» **TEXT PROVIDED**
+---+
Vikas Jha is an Indian journalist and author. He is best known for his fiction and non-fiction works like McCluskieganj: The story of the only Anglo-Indian Village in India which was awarded with the Katha UK Honour at the House of Commons, London. He has also written: Varshavan ki Roopkatha, a novel based on Agumbe village, Bihar: Criminalization of Politics, Satta ke Sutradhar: Azadi ke baad Bharat, Bhog: A novel, and Parichaya Patra: Essays in Bengali.
His upcoming novel is based on Bodhgaya named Gayasursandhan. He is also working on his next book that is based on Goa.

Early life 
Jha was born in village Shrikhandi Bhittha in the Sitamarhi district of Bihar in 1961. He studied M.A. in sociology at Patna University and started his career in journalism in Bihar at the age of 18.

Journalism 
He has worked with reputed publications like Maya magazine, Ravivaar and Outlook magazine. Jha covered various political, social and cultural issues in a span of 35 years in Hindi Journalism. He has been the editor of Hindi Magazine Rashtriya Prasang.
+---+
» **DATA RECORDS**

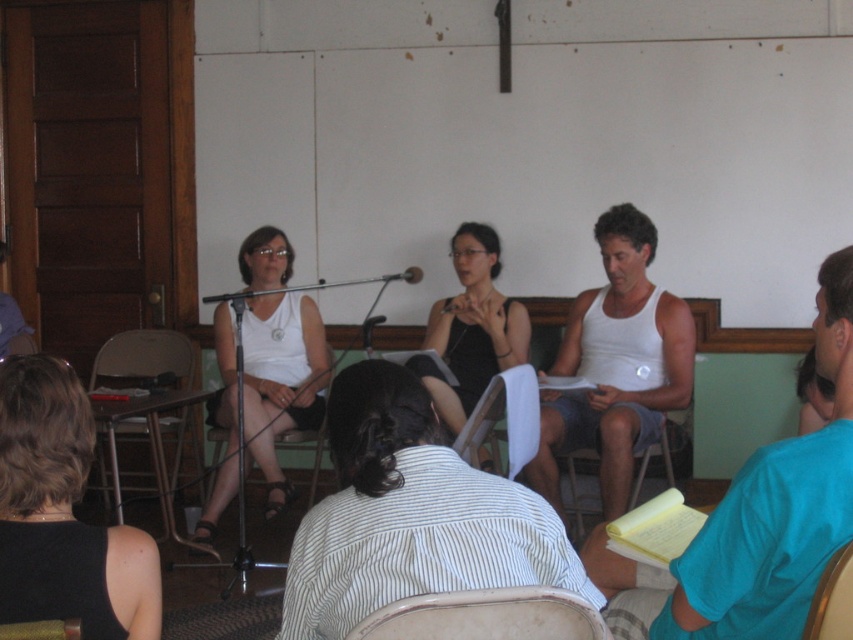
In the scene shown: Does white matte tank top at center have a greater height compared to wooden chair at lower left?

Correct, white matte tank top at center is much taller as wooden chair at lower left.

Measure the distance from white matte tank top at center to wooden chair at lower left.

The distance of white matte tank top at center from wooden chair at lower left is 9.53 feet.

Does point (271, 508) come closer to viewer compared to point (62, 627)?

No, it is behind (62, 627).

At what (x,y) coordinates should I click in order to perform the action: click on white matte tank top at center. Please return your answer as a coordinate pair (x, y). The height and width of the screenshot is (640, 853). Looking at the image, I should click on click(281, 380).

Between white matte tank top at center and black fabric dress at center, which one appears on the left side from the viewer's perspective?

Positioned to the left is white matte tank top at center.

Who is higher up, white matte tank top at center or black fabric dress at center?

black fabric dress at center is above.

Between point (264, 429) and point (456, 378), which one is positioned in front?

Point (456, 378) is more forward.

Where is `white matte tank top at center`? The height and width of the screenshot is (640, 853). white matte tank top at center is located at coordinates (281, 380).

Can you confirm if black fabric hair at lower left is shorter than metallic silver microphone at center?

No.

Does point (57, 461) come in front of point (419, 278)?

Yes.

The width and height of the screenshot is (853, 640). What are the coordinates of `black fabric hair at lower left` in the screenshot? It's located at (62, 515).

At what (x,y) coordinates should I click in order to perform the action: click on black fabric hair at lower left. Please return your answer as a coordinate pair (x, y). This screenshot has height=640, width=853. Looking at the image, I should click on (62, 515).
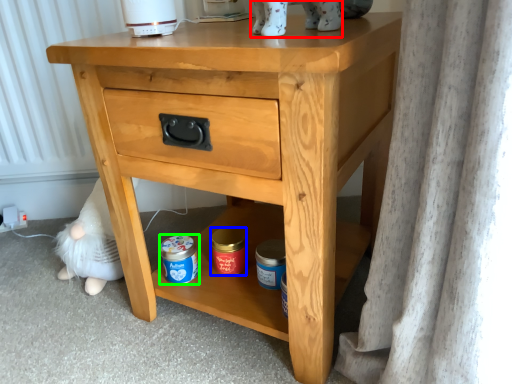
Question: Estimate the real-world distances between objects in this image. Which object is closer to animal (highlighted by a red box), pottery (highlighted by a blue box) or glass jar (highlighted by a green box)?

Choices:
 (A) pottery
 (B) glass jar

Answer: (A)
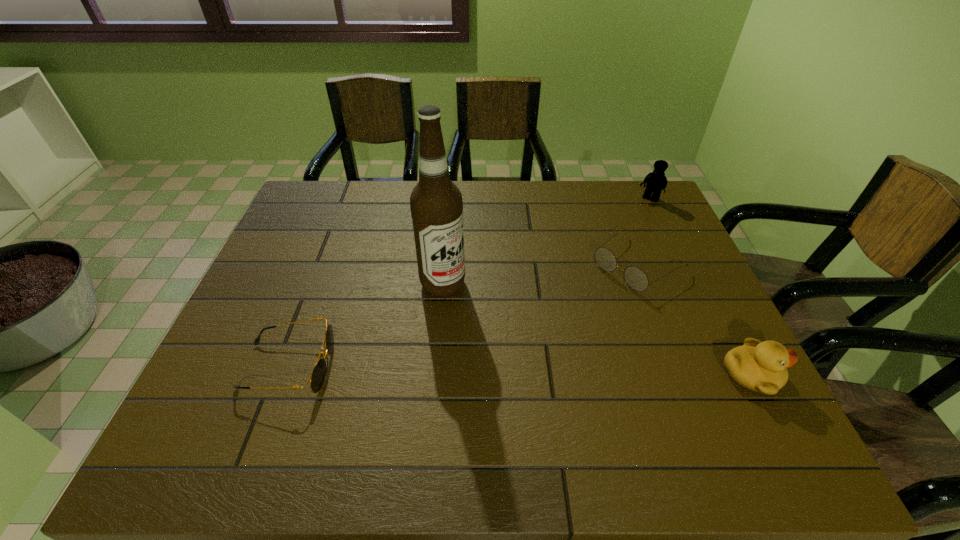
I want to click on the leftmost object, so click(317, 377).

In order to click on duckling in this screenshot , I will do `click(759, 366)`.

Find the location of `spectacles`. spectacles is located at coordinates (635, 277).

This screenshot has height=540, width=960. Find the location of `alcohol`. alcohol is located at coordinates (436, 205).

Locate an element on the screen. the tallest object is located at coordinates (436, 205).

This screenshot has height=540, width=960. Identify the location of Lego. (656, 181).

At what (x,y) coordinates should I click in order to perform the action: click on the farthest object. Please return your answer as a coordinate pair (x, y). Looking at the image, I should click on (656, 181).

At what (x,y) coordinates should I click in order to perform the action: click on vacant area located 0.190m on the lenses of the sunglasses. Please return your answer as a coordinate pair (x, y). The height and width of the screenshot is (540, 960). Looking at the image, I should click on (416, 366).

What are the coordinates of `free region located 0.370m on the temples of the spectacles` in the screenshot? It's located at (507, 359).

The width and height of the screenshot is (960, 540). What are the coordinates of `free space located on the temples of the spectacles` in the screenshot? It's located at (519, 349).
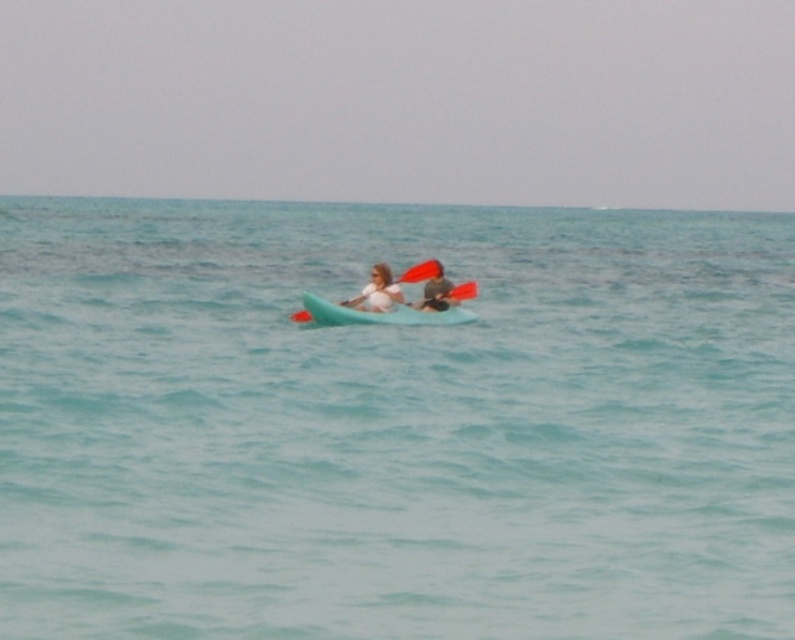
You are a photographer trying to capture the clear blue water at center in the image. The camera is set to focus on the point marked by point [394,422]. Will this point be in focus if you want to capture the clear blue water at center?

Yes, because the clear blue water at center is represented by point [394,422], so focusing on that point will capture the clear blue water at center in focus.

What is the exact coordinate of the teal rubber kayak at center?

The teal rubber kayak at center is located at point (x=375, y=314).

In the scene shown: You are a photographer trying to capture the kayakers from the shore. The teal rubber kayak at center and the rubber paddle at center are both in your view. Which object will appear larger in your photo?

The teal rubber kayak at center will appear larger in the photo because it is closer to the viewer than the rubber paddle at center.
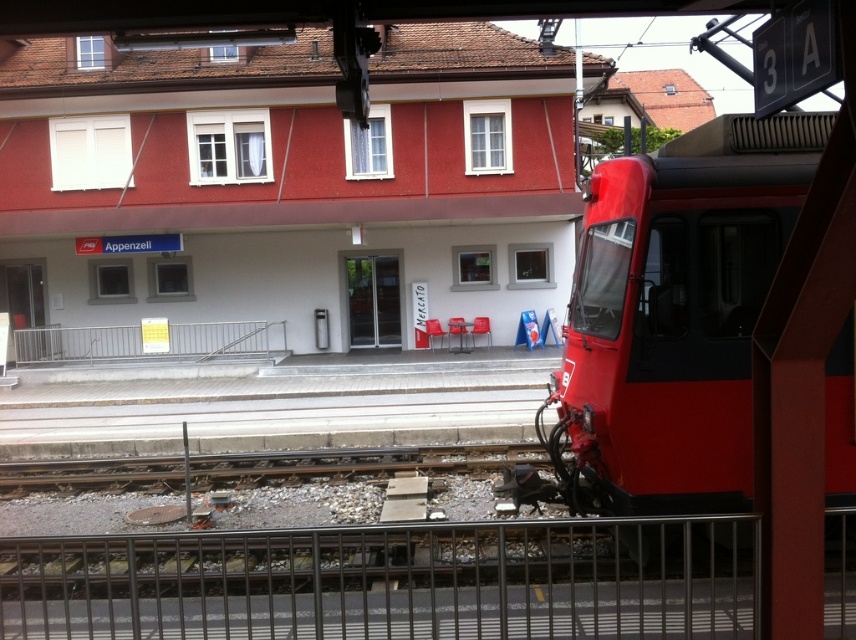
You are a passenger waiting on the platform and want to board the matte red train at right. You notice the metallic gray rail at center nearby. Is the train positioned higher or lower than the rail?

The matte red train at right is above the metallic gray rail at center, so the train is positioned higher than the rail.

You are standing on the railway station platform looking at the red train on the right. There are two points marked on the platform floor. The first point is at coordinates point (337, 595) and the second point is at point (241, 323). Which point is closer to you, the viewer?

Point (337, 595) is in front of point (241, 323), so the first point is closer to you.

You are standing on the railway station platform and want to take a photo. You notice two points marked on the platform floor at coordinates point(678, 340) and point(27, 358). Which point is closer to your current position?

Point(678, 340) is closer to the camera than point(27, 358), so it is closer to your current position.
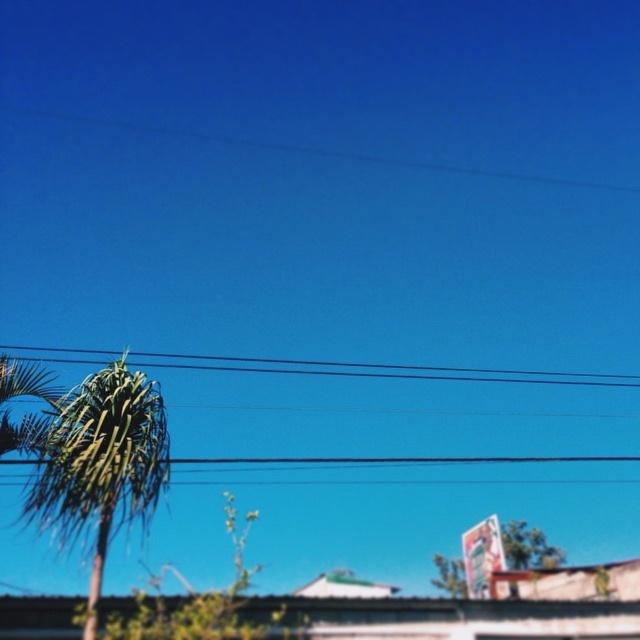
Question: Is green leafy palm tree at left positioned in front of green leafy tree at lower center?

Choices:
 (A) yes
 (B) no

Answer: (A)

Question: Which of the following is the closest to the observer?

Choices:
 (A) black wire at upper center
 (B) green leafy palm tree at left

Answer: (B)

Question: Does green leafy palm tree at left have a smaller size compared to black wire at upper center?

Choices:
 (A) no
 (B) yes

Answer: (B)

Question: Is green leafy palm tree at left positioned in front of black wire at upper center?

Choices:
 (A) no
 (B) yes

Answer: (B)

Question: Among these points, which one is nearest to the camera?

Choices:
 (A) (332, 376)
 (B) (440, 557)
 (C) (125, 522)

Answer: (C)

Question: Which point appears farthest from the camera in this image?

Choices:
 (A) (84, 396)
 (B) (451, 573)
 (C) (381, 376)

Answer: (C)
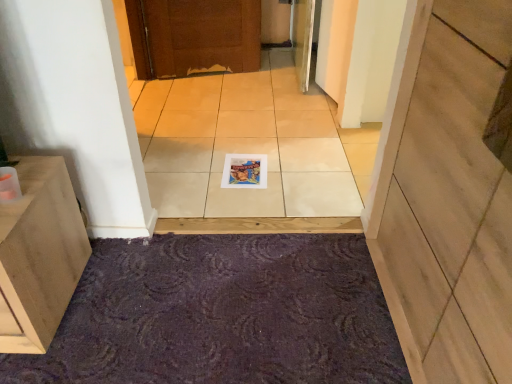
Question: Can you confirm if purple textured bath mat at lower center is shorter than white glossy tile at center?

Choices:
 (A) no
 (B) yes

Answer: (A)

Question: Is purple textured bath mat at lower center bigger than white glossy tile at center?

Choices:
 (A) yes
 (B) no

Answer: (B)

Question: Can you confirm if purple textured bath mat at lower center is thinner than white glossy tile at center?

Choices:
 (A) no
 (B) yes

Answer: (B)

Question: Considering the relative positions of purple textured bath mat at lower center and white glossy tile at center in the image provided, is purple textured bath mat at lower center to the left of white glossy tile at center from the viewer's perspective?

Choices:
 (A) yes
 (B) no

Answer: (A)

Question: Considering the relative positions of purple textured bath mat at lower center and white glossy tile at center in the image provided, is purple textured bath mat at lower center to the right of white glossy tile at center from the viewer's perspective?

Choices:
 (A) no
 (B) yes

Answer: (A)

Question: From the image's perspective, is purple textured bath mat at lower center over white glossy tile at center?

Choices:
 (A) no
 (B) yes

Answer: (A)

Question: Is matte paper magazine at center oriented away from white glossy tile at center?

Choices:
 (A) no
 (B) yes

Answer: (B)

Question: Is white glossy tile at center located within matte paper magazine at center?

Choices:
 (A) yes
 (B) no

Answer: (B)

Question: Does matte paper magazine at center have a larger size compared to white glossy tile at center?

Choices:
 (A) no
 (B) yes

Answer: (A)

Question: From the image's perspective, is matte paper magazine at center on white glossy tile at center?

Choices:
 (A) no
 (B) yes

Answer: (A)

Question: Is matte paper magazine at center positioned beyond the bounds of white glossy tile at center?

Choices:
 (A) yes
 (B) no

Answer: (B)

Question: Does matte paper magazine at center appear on the left side of white glossy tile at center?

Choices:
 (A) yes
 (B) no

Answer: (B)

Question: Is wooden at center next to white glossy tile at center and touching it?

Choices:
 (A) yes
 (B) no

Answer: (B)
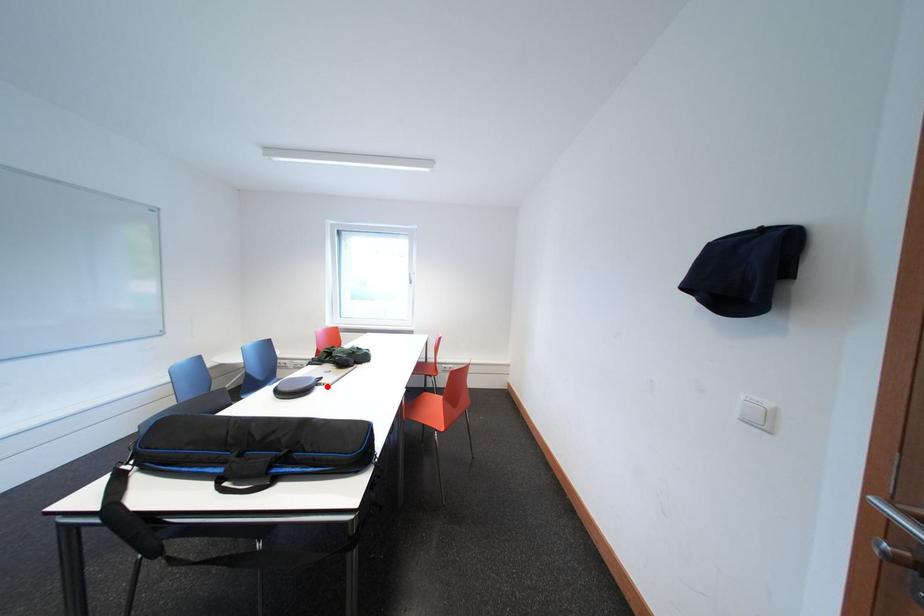
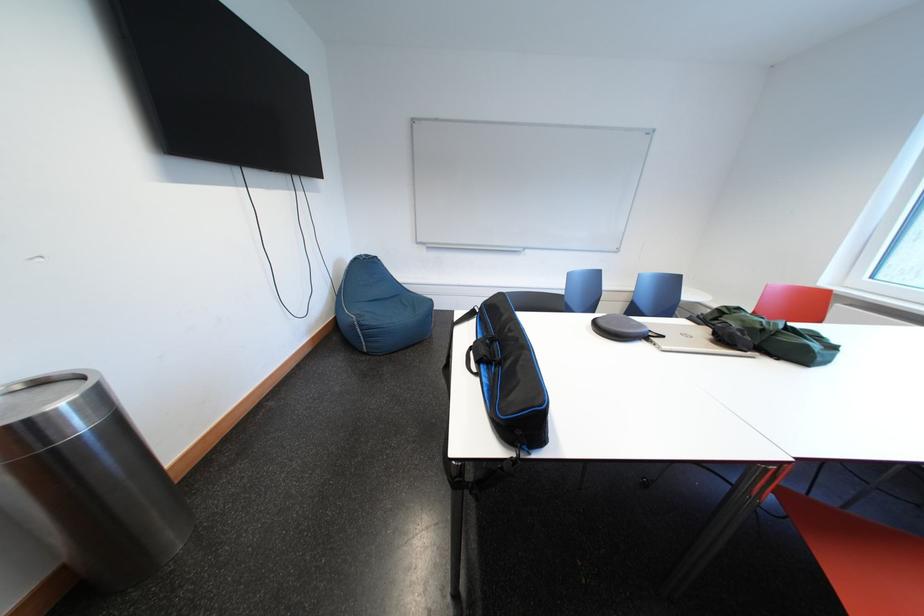
Locate, in the second image, the point that corresponds to the highlighted location in the first image.

(657, 341)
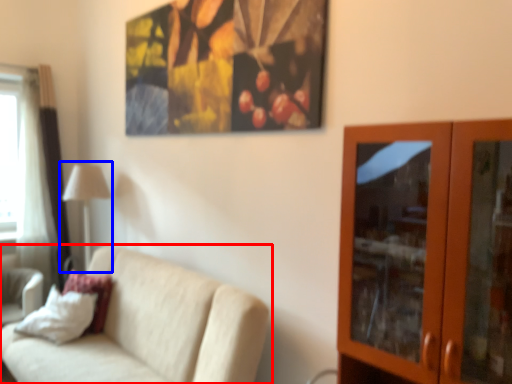
Question: Which object appears closest to the camera in this image, studio couch (highlighted by a red box) or table lamp (highlighted by a blue box)?

Choices:
 (A) studio couch
 (B) table lamp

Answer: (A)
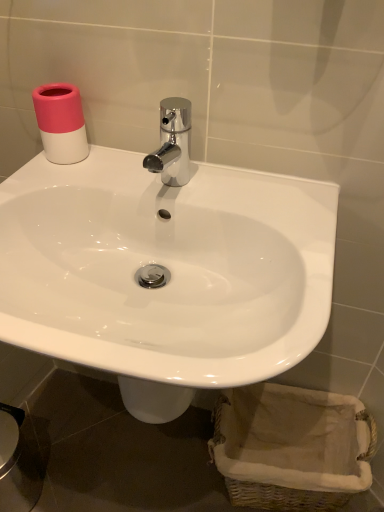
Identify the location of vacant point to the left of chrome metallic faucet at center. (96, 178).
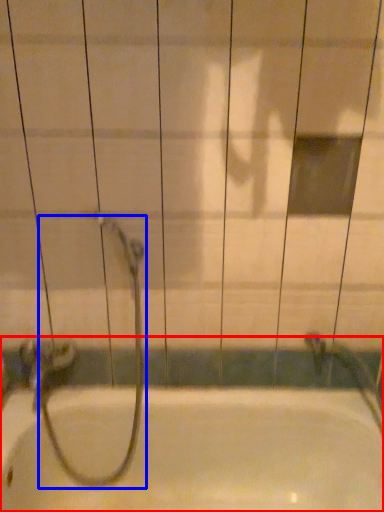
+---+
» **WHAT IS BEING ASKED**
Answer these questions using the text about Vikas Jha:
(a) In which district of Bihar was he born?
(b) What subject did he study for his M.A. at Patna University?
(c) Which Hindi magazine has he edited?
The lines have no connection to the text about Vikas Jha.

» **TASK RESPONSE**
(a) Sitamarhi district
(b) Sociology
(c) Rashtriya Prasang